QUESTIONS —
(1) Answer these questions about the passage on sensation seeking and the activation model:
(a) According to Stephenson (2002), what do individuals do when a stimulus does not meet their arousal threshold?
(b) What page number is given for the quotation from Donohew, Lorch, and Palmgreen (1991)?
(c) How may non‐sensation seekers perceive messages that sensation seekers find stimulating?
(2) Extend the passage on sensation seeking and the activation model with a further paragraph that picks up after its final sentence.

PASSAGE FOR REVIEW —
The activation model of information exposure provides the theoretical framework for much of sensation seeking research (Donohew, Lorch, and Palmgreen 1998; Donohew, Palmgreen, and Duncan 1980), which stipulates that an individual has an ideal level of arousal at which they feel optimal comfort and that individuals seek to achieve and maintain this level of arousal when they are in situations of information exposure. Stephenson (2002) argued that individuals will continue paying attention to a stimulus that meets their arousal threshold. Otherwise, they look for another source of excitement to fulfill such a need. Therefore, the activation model of information exposure provides an explanation of how low and high sensation seekers react differently to health campaign messages, such that messages with structural and content features that are adequately arousing will appeal more to sensation seekers, whereas non‐sensation seekers may attend more to messages that cater more to their optimal level of arousal. Donohew, Lorch, and Palmgreen (1991) assert that “only when the message satisfies a desired level of arousal that individuals are likely to stay with it” (p. 207). It follows that a marketing message that appeals to non‐sensation seekers may not be adequately stimulating for sensation seekers to maintain attention to it. Conversely, messages that sensation seekers find stimulating may be perceived as too arousing by non‐sensation seekers. Hence, perceived message sensation is a determinant of the attention to and processing of messages.

Measurement transcription data
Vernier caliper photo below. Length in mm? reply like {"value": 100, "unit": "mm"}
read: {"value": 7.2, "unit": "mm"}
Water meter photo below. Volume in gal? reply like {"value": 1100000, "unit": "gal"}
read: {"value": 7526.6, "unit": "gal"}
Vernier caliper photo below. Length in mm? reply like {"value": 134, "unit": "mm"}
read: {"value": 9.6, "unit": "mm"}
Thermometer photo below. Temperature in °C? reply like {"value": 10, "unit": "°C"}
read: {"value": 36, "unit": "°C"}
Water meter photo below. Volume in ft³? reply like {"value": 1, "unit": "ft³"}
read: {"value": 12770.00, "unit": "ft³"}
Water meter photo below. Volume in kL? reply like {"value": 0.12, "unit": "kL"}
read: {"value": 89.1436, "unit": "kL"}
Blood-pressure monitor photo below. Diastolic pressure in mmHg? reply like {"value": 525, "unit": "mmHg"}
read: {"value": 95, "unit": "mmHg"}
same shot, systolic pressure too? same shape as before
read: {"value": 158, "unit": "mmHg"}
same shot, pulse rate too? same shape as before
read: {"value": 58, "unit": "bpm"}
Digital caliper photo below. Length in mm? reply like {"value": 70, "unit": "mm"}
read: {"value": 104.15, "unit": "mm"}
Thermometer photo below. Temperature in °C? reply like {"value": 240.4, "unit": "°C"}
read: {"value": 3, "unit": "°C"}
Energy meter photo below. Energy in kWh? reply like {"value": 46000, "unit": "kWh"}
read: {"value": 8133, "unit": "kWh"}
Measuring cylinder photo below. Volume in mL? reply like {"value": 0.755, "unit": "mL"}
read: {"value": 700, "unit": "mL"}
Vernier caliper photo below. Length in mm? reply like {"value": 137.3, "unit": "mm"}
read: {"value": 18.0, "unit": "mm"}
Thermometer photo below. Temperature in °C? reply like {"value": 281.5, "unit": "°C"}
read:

YOUR RESPONSES —
(1)
(a) They look for another source of excitement to fulfill that need.
(b) Page 207.
(c) As too arousing.

(2)
Sensation seeking has also been studied in the contexts of HIV/AIDS prevention messages (Hull and Hong 2016), risky driving behaviors (Lemarié, Bellavance, and Chebat 2019; Zhang, Qu, Tao, and Xue 2019), student procrastination (Chen 2019), food supplement use (Hatch et al. 2019), and body piercing (Hong and Lee 2017). Among these studies, previous research investigated the role of sensation seeking on message processing with some finding no difference between low and high sensation seekers (Stephenson and Palmgreen 2001) and others reporting an interaction between sensation seeking and message processing and attitude (Stephenson 2002). An explanation for the mixed findings lies in topic differences. Stephenson (2002) argued that message topics which normally have more severe consequences tend to be of a higher sensation value. Messages considered high in sensation value are characterized as being dramatic, emotional, and novel (Palmgreen et al. 2001). On the other hand, messages with less severe consequences may be of a moderate sensation value, which makes it harder to detect message processing differences between low and high sensation seekers. Much like the previous individual difference variables introduced in this chapter, we see sensation seeking as an important segmentation variable to consider when advocating the health consequences associated with performing a risky behaviors.